No shortcut to being exceptional
Washington Post political reporter Karen Tumulty wrote Monday about the growing use of the idea of "American exceptionalism" by political conservatives as a "battle cry from a new front in the ongoing culture wars."
Sarah Palin and many other prominent conservatives assert that "God has granted America a special role in human history." It is this belief about America's destiny that they say is "under attack" by liberals who downplay America's distinctiveness.
Are these leaders saying that America has a special relationship with God?
How do you interpret this?
The theme of national exceptionalism is one familiar to me. Though raised as an Orthodox Jew, I was drawn to the teachings of Mordecai Kaplan, one of the leading Jewish thinkers of the 20th century and the founder of Reconstructionist Judaism.
Kaplan was a religious progressive. His theology was trans-naturalist in that he posited a God who was not a Being but a force active in nature and in history.

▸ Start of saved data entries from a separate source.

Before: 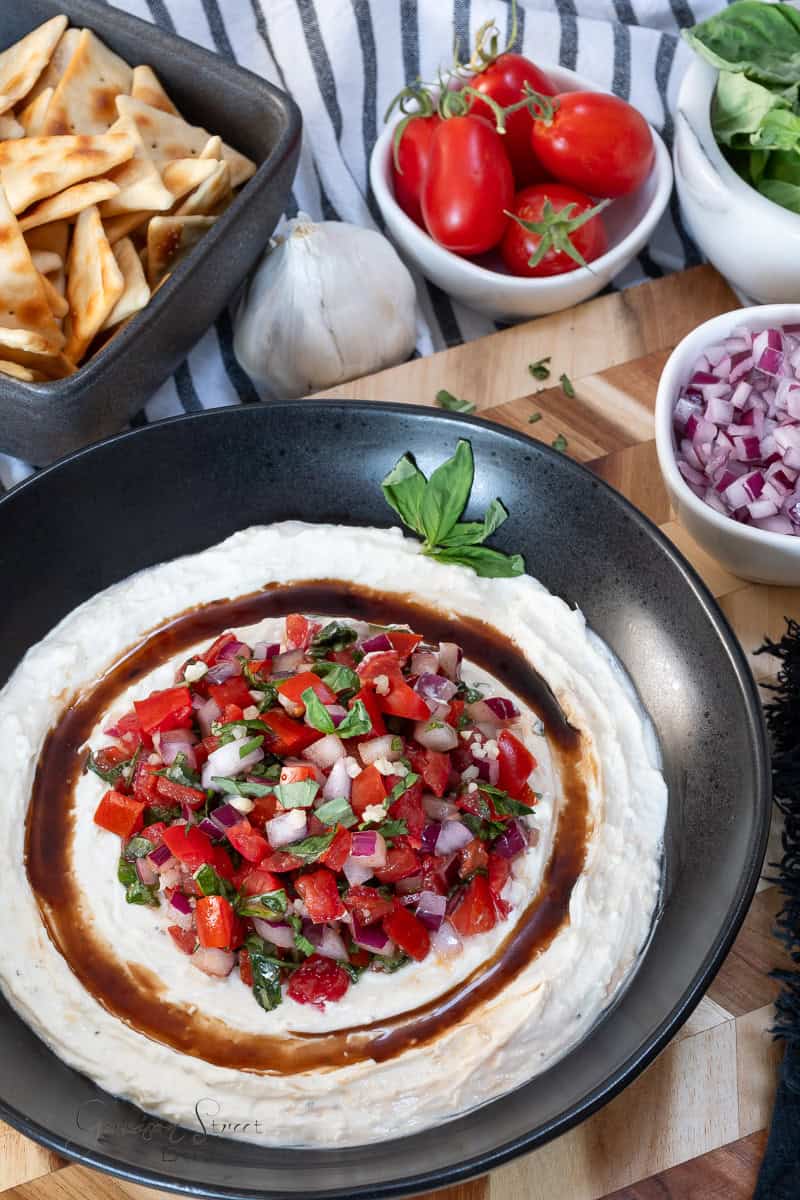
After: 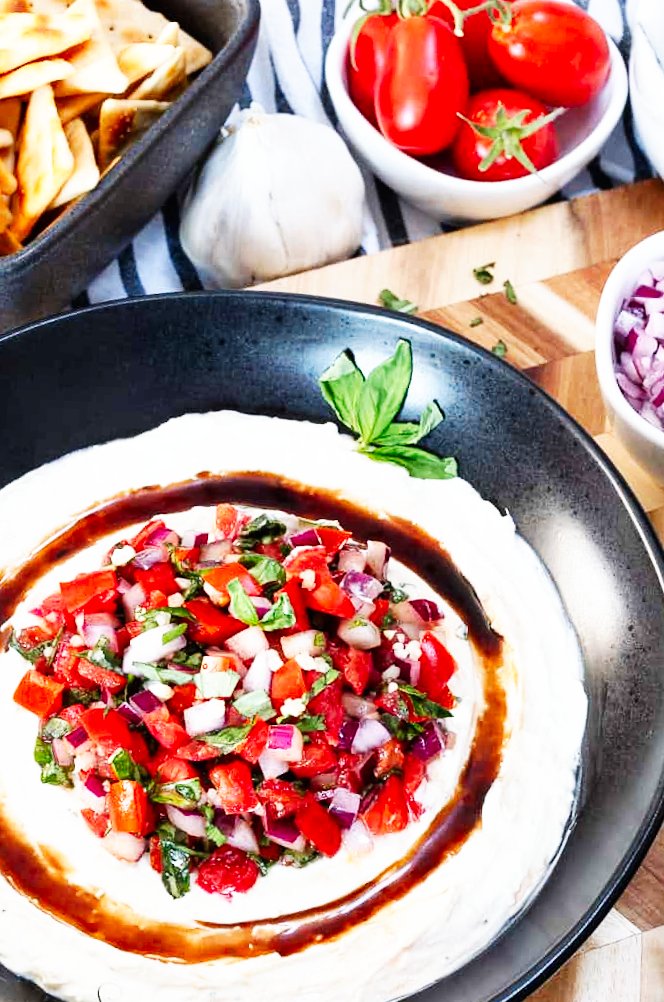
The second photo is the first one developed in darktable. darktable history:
crop and rotate: angle -3.29°, left 5.178%, top 5.207%, right 4.759%, bottom 4.16%
base curve: curves: ch0 [(0, 0) (0.007, 0.004) (0.027, 0.03) (0.046, 0.07) (0.207, 0.54) (0.442, 0.872) (0.673, 0.972) (1, 1)], preserve colors none
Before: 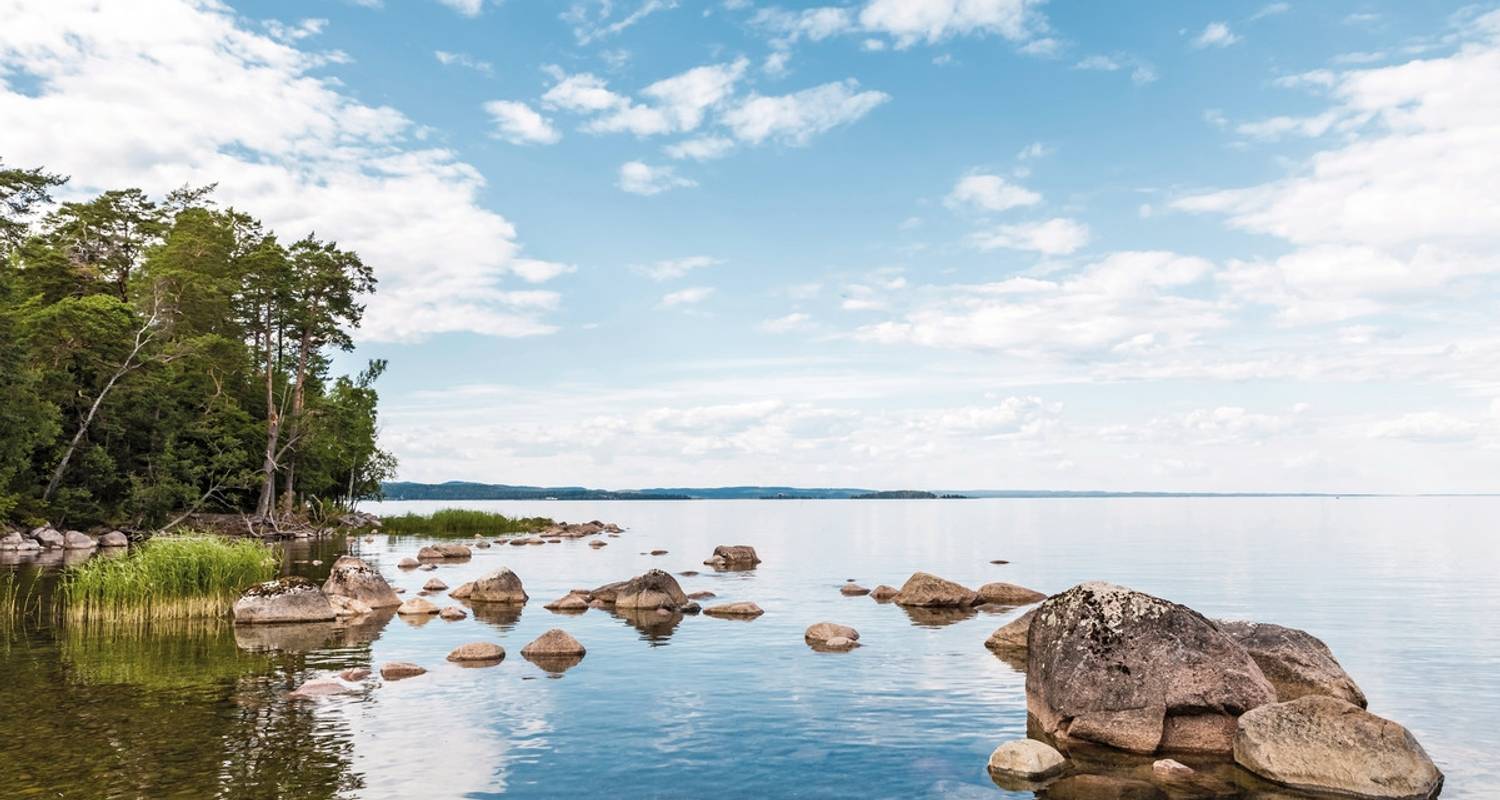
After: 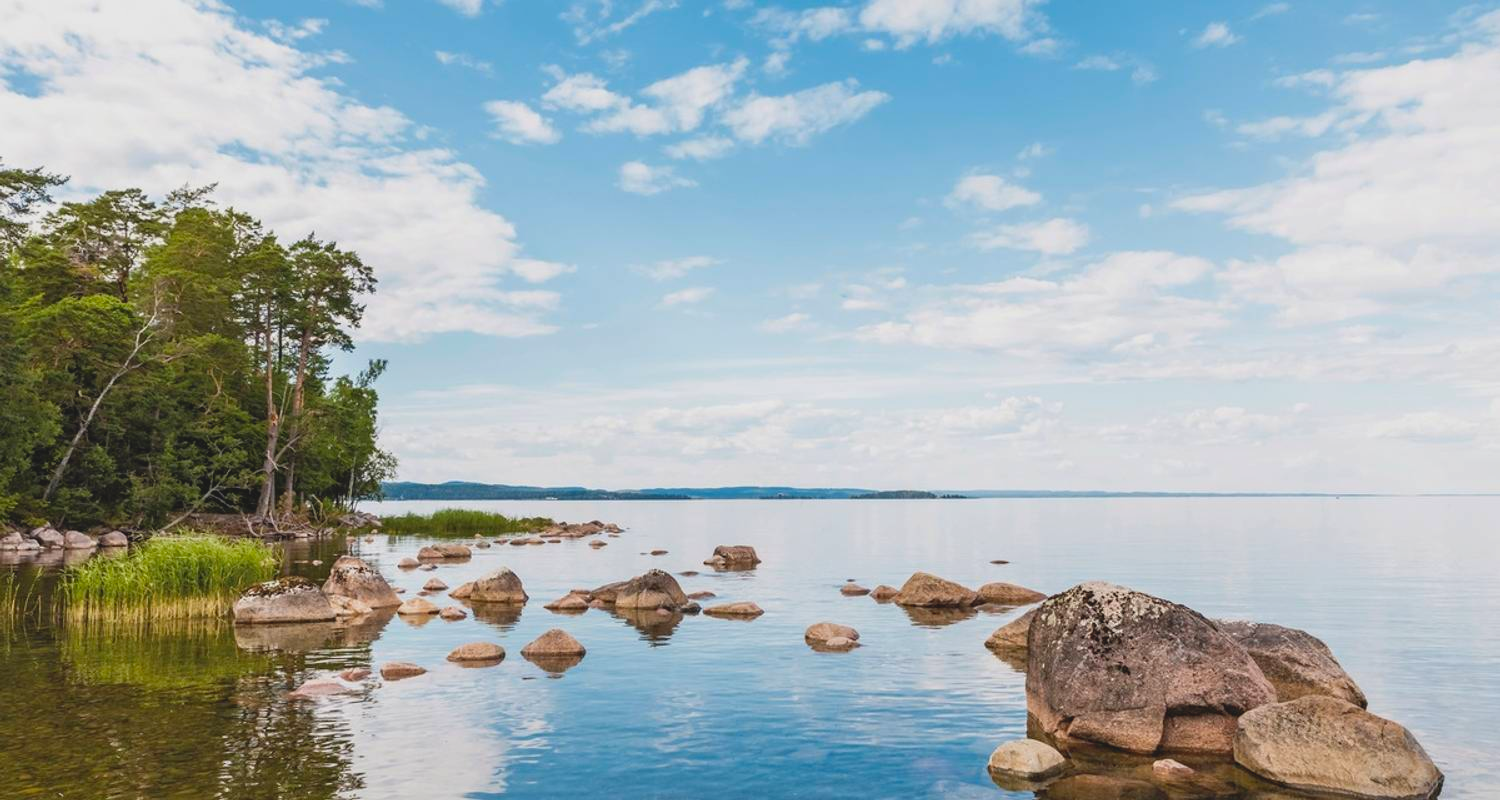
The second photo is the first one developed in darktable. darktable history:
contrast brightness saturation: contrast -0.171, saturation 0.189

His politics were decidedly liberal. He was a staunch Zionist. And in matters of interfaith and intergroup relations, he was a fervent pluralist. On all fronts, he insisted on rigorous intellectual honesty even when it required challenging a core precept of traditional Jewish belief or practice.

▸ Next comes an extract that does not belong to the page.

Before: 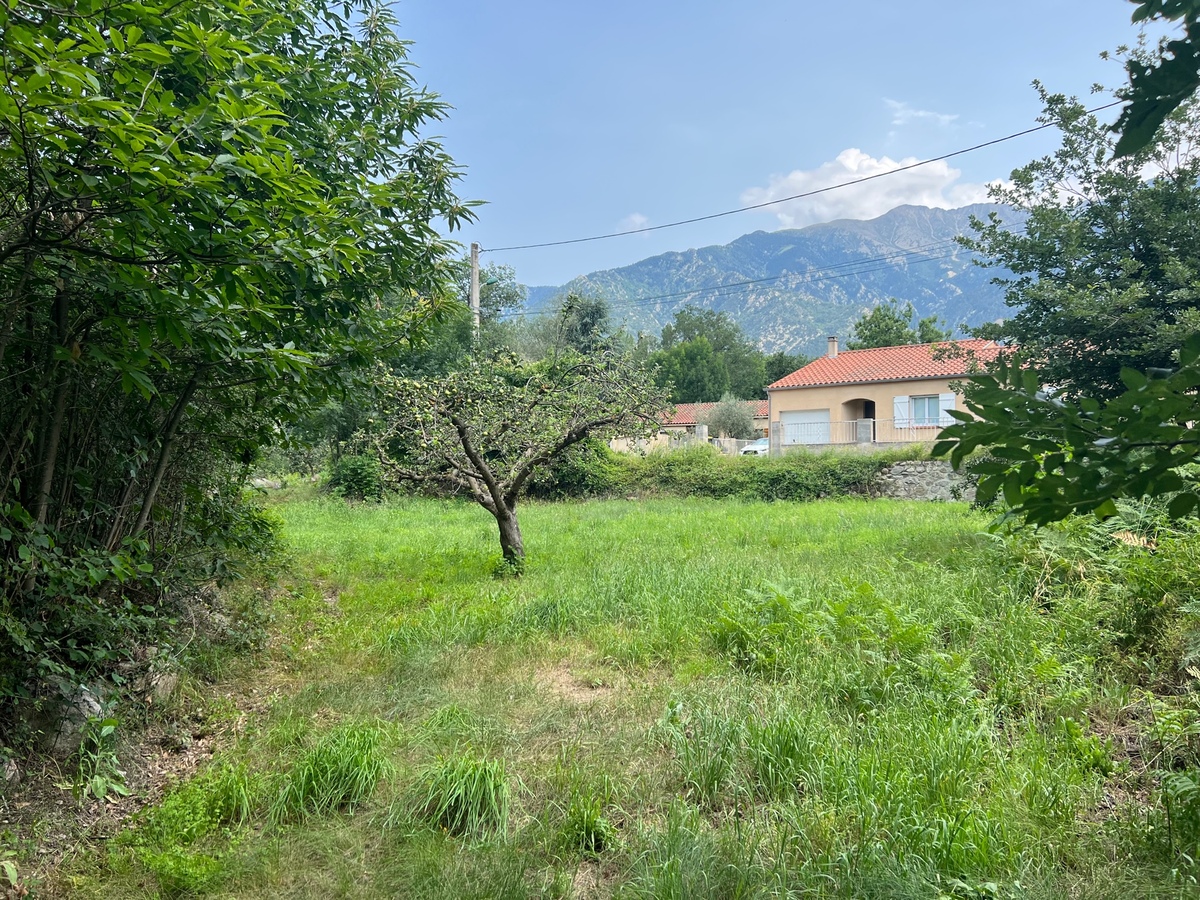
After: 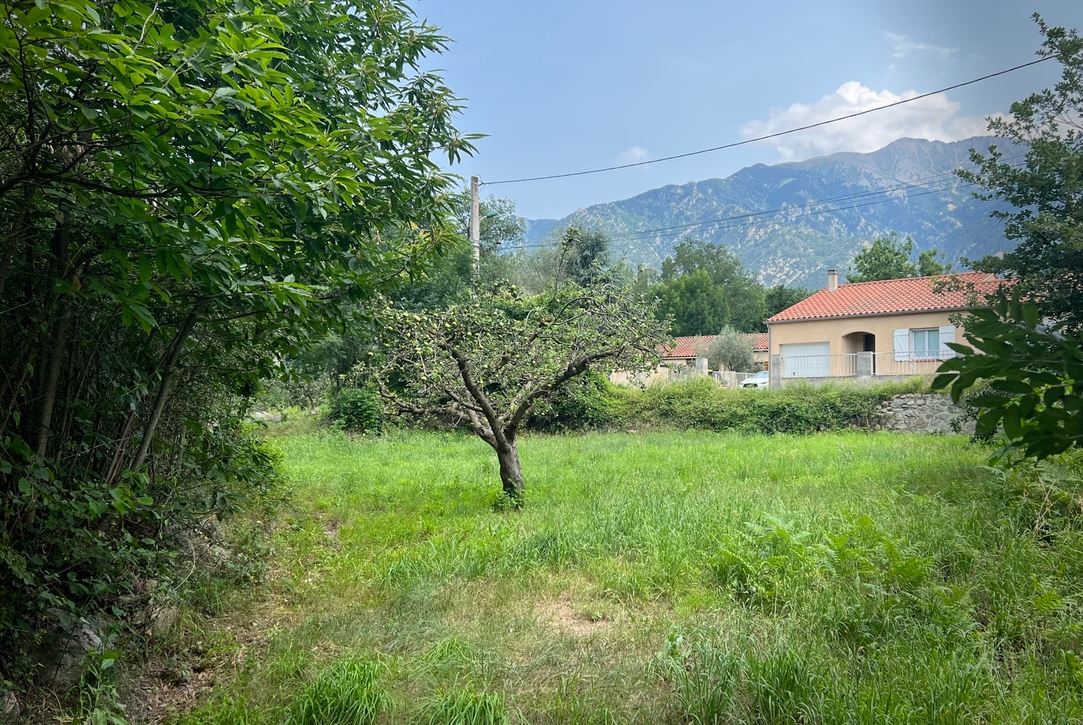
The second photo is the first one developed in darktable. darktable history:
crop: top 7.49%, right 9.717%, bottom 11.943%
vignetting: fall-off start 68.33%, fall-off radius 30%, saturation 0.042, center (-0.066, -0.311), width/height ratio 0.992, shape 0.85, dithering 8-bit output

As such, Kaplan felt that the Jewish people should dispense with the idea of the Chosen People. He did so for three reasons. First, he did not believe in a God who appeared at Mt. Sinai or who could choose Israel over and above all the other nations of the world. Second, he believed that for Jews to harbor a view of divine election would lead to an attitude of superiority justified neither by trial nor by deed. Third, Kaplan sincerely believed that every religious tradition had, at its core, essential religious truths and such truths had to be honored and respected by others. It is natural for a person born into a given faith to feel their birth religion was special. He certainly felt that way about Judaism. But, Kaplan warned, let's not mistake subjective affinity for objective truth.

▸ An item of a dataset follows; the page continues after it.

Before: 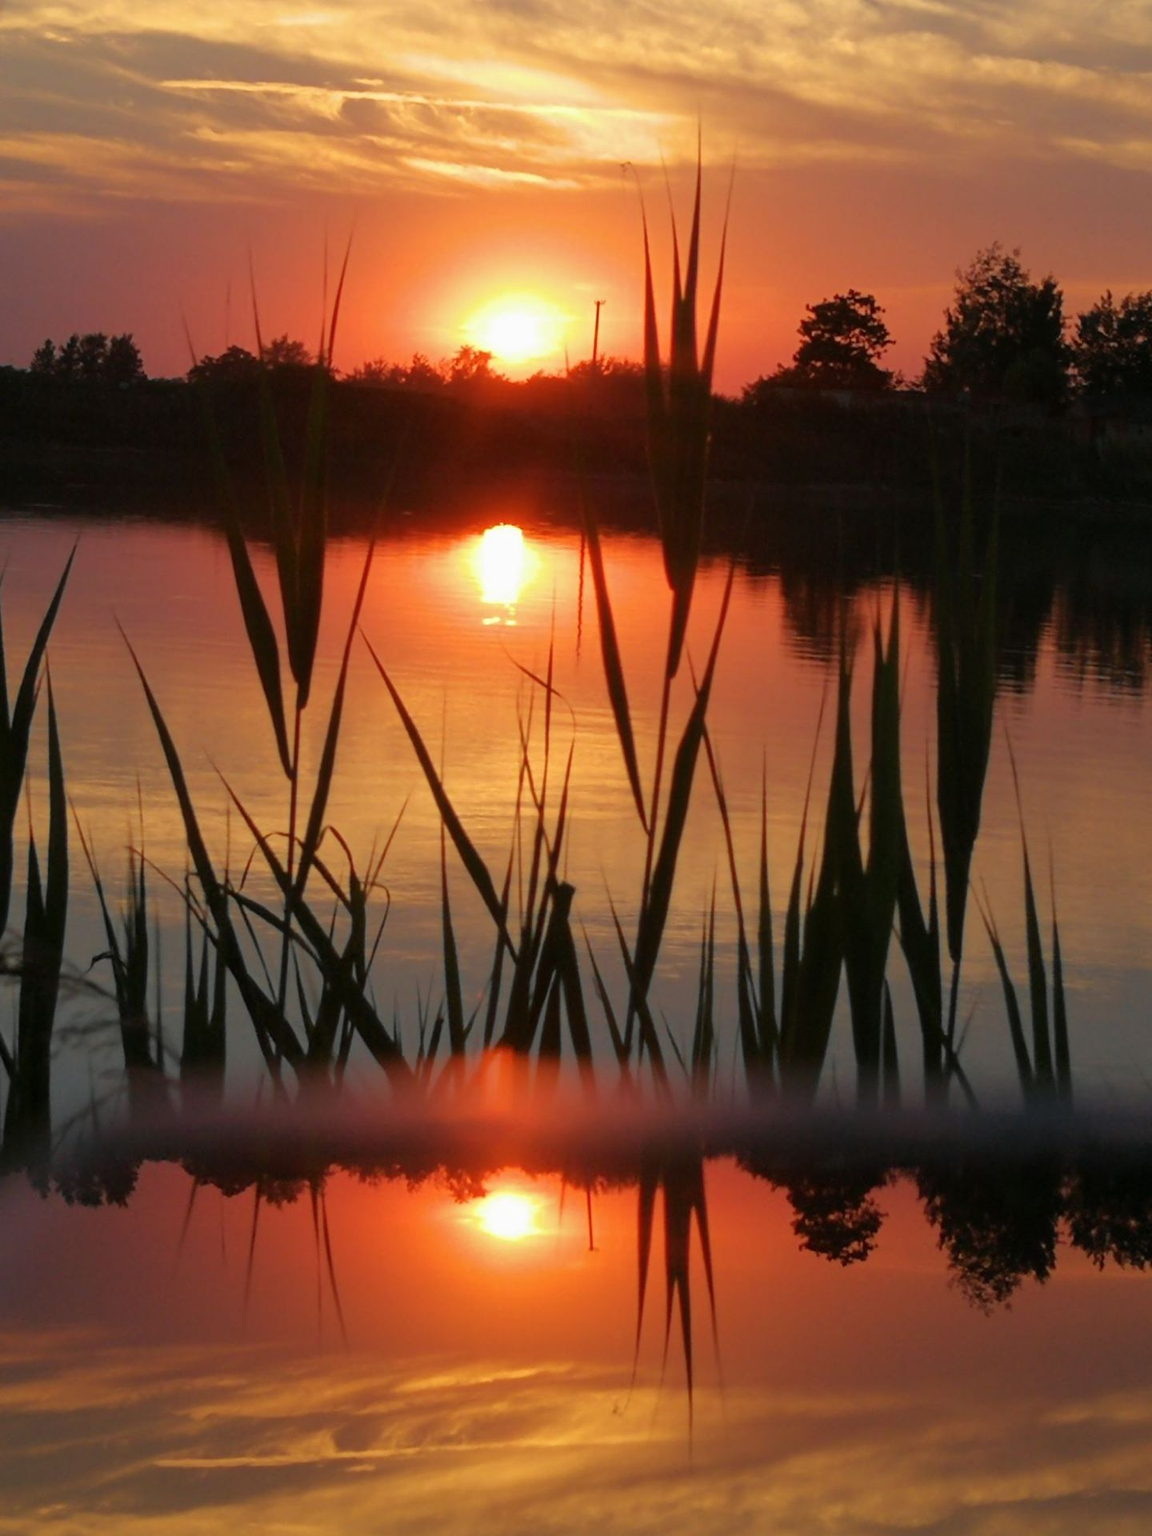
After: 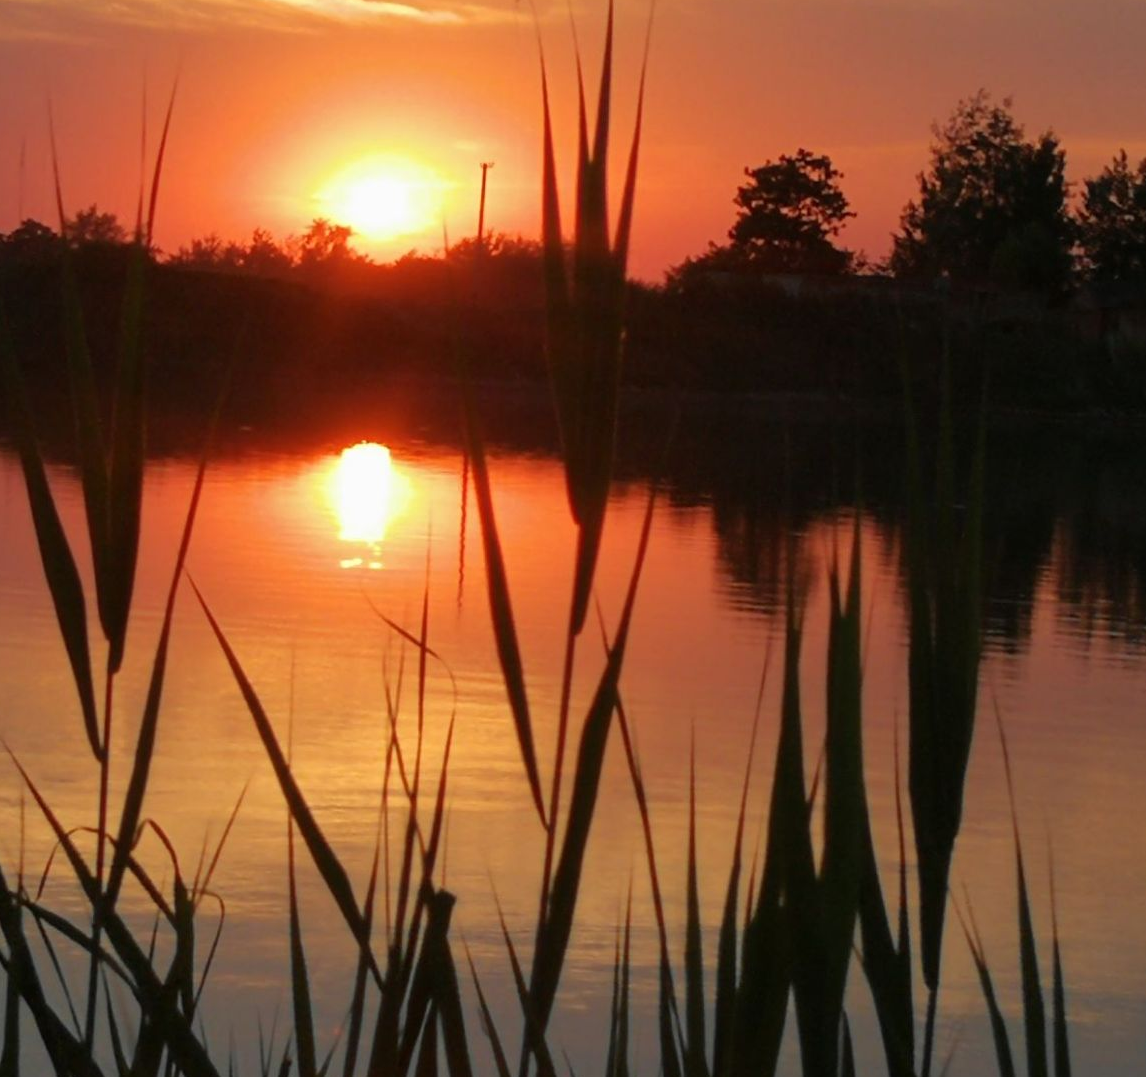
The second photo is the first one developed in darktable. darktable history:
crop: left 18.308%, top 11.126%, right 2.057%, bottom 32.739%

History has taught us that every tribe, nation and ethnic group generates its own version of election if only to inspire group loyalty and solidarity. However what may start as a strategy for group cohesiveness, becomes dangerous when God and power get added to the mix. Suddenly, getting others "to see the light" becomes a driving mission for the faithful and it has resulted in the oppression and annihilation of millions through the course of history.
What Reconstructionist Judaism teaches is that Jews are better off striving to embody the core values of Judaism in their lives rather than act out of some sense of theological entitlement. I fear that the proponents of American exceptionalism will create a shortcut for American pride. To a country rightly concerned that America is losing its hold on being the most powerful nation in the world, shortcuts can be very appealing. Yet wisdom and prudence dictate that there are no shortcuts to being exceptional. It needs to be earned by diligent adherence, day after day, after day to this country's core values of freedom, justice and social equality.